╭─ Sayfa Alıntısı

Tarihi 5 Temmuz 2015

Önyargıların Esiriyiz!

Dostum Vecdi Gönül'ün Meclis

dışından Bakanlığa getirilmesi beni

sevindirdi, hayırlı-uğurlu olsun...

...

Ancak, politik açıdan bakıldığında,

AK Partili milletvekillerinin aklına,

'Meclis grubumuzdaki 257 kişi

arasında bu görevi yerine

getirebilecek bir arkadaşımız

yok muydu da dışarıdan atama

yapıldı!' şeklinde sorular takılması,

içten içe bu atamanın yadırganması

ihtimal dâhilindedir...

...

Oysa, bu tercihin ardında, ilk bakışta

akla gelmeyebilecek ikna edici bazı

faktörler yatıyor olabilir;

...

Örneğin, Silahlı Kuvvetlerin her an

kullanılmasını gerektirebilecek şartlar

mevcuttur denilerek Gönül'ün geçmiş

tecrübesi dikkate alınmış olabilir...

╰─

## Görev Özeti 1
Vecdi Gönül'ün bakanlığa getirilmesini ele alan yazıya göre:
(a) Yazının tarihi nedir?
(b) AK Parti'nin Meclis grubunda kaç kişi olduğu belirtiliyor?
(c) Gönül'ün geçmiş tecrübesinin hangi şartlar öne sürülerek dikkate alınmış olabileceği söyleniyor?
## Görev Özeti 2
Vecdi Gönül'ün bakanlığa atanmasını konu alan yazıyı, son cümlesinden sonrasını yazarak sürdürün.
Aşağıdaki listeye bu çalışmada ihtiyaç yok.

╭─ Kayıtlı Veriler

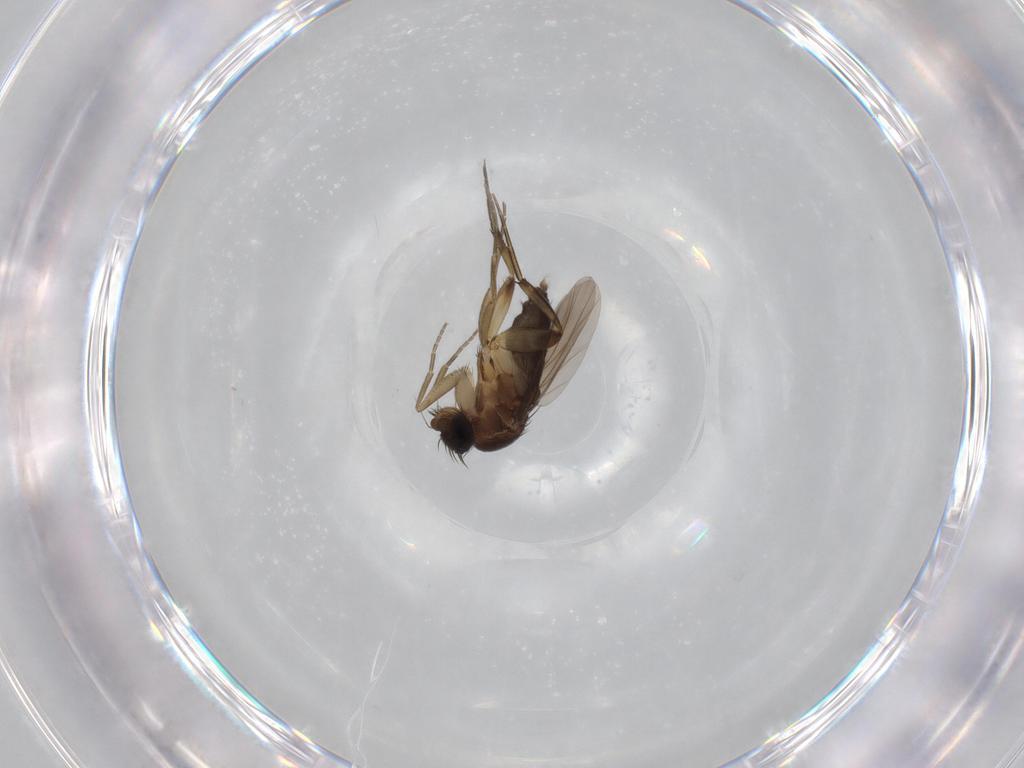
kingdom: Animalia
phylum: Arthropoda
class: Insecta
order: Diptera
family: Phoridae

╰─

## Görev Çıktısı 1
(a) 5 Temmuz 2015.
(b) 257 kişi.
(c) Silahlı Kuvvetlerin her an kullanılmasını gerektirebilecek şartların mevcut olduğu öne sürülerek.

## Görev Çıktısı 2
Genelkurmay'ın bu yönde samimi

bir teklifi olmuş ve kritik ortamın da

etkisiyle öneri kabul görmüş olabilir...

Üç dönem kuralına takılan

milletvekillerinin bu yolla gönlünün

alınması düşünülmüş olabilir...

Koalisyon ya da erken seçim olasılığı

karşısında kısa süre görevlendirme

için böyle bir atama uygun görülmüş

olabilir...

Koalisyon söz konusu olacaksa, yeni

hükümette bu bakanlığın karşı partiye

verilmesi düşünülüyor olabilir...

Erken Seçim ağırlıktaysa, çalışmayı

bırakmamaları yönünde eski dönem

milletvekillerine yeşil ışığın şimdiden

yakılması anlamına da gelebilir...

...

Velhasıl bunların hepsi olasılıktır ve

hatta hiçbiri gerçeği yansıtmayabilir,

asıl sebep bambaşka da olabilir!

...

Politikanın olduğu yerde çoğu şey

göründüğü gibi olmayabilir ya da

tahmin edildiği gibi gelişmeyebilir...

...

Güncel bir örnek olarak, Baykal

Meclis Başkanlığına seçileceğinden

emindi, partisi de buna ikna olmuştu!

MHP, üçüncü turda Baykal'ın

çekileceğini, CHP'nin desteğinin

İhsanoğlu'na yöneleceğini ummuştu!

Fırat bile, politikanın cilvelerinden

medet umar hâlde, ümit doluydu...

Turlar başlamadan önce en karamsar

aday belki de İsmet Yılmaz'dı ama

ipi göğüsleyen de o oldu!

...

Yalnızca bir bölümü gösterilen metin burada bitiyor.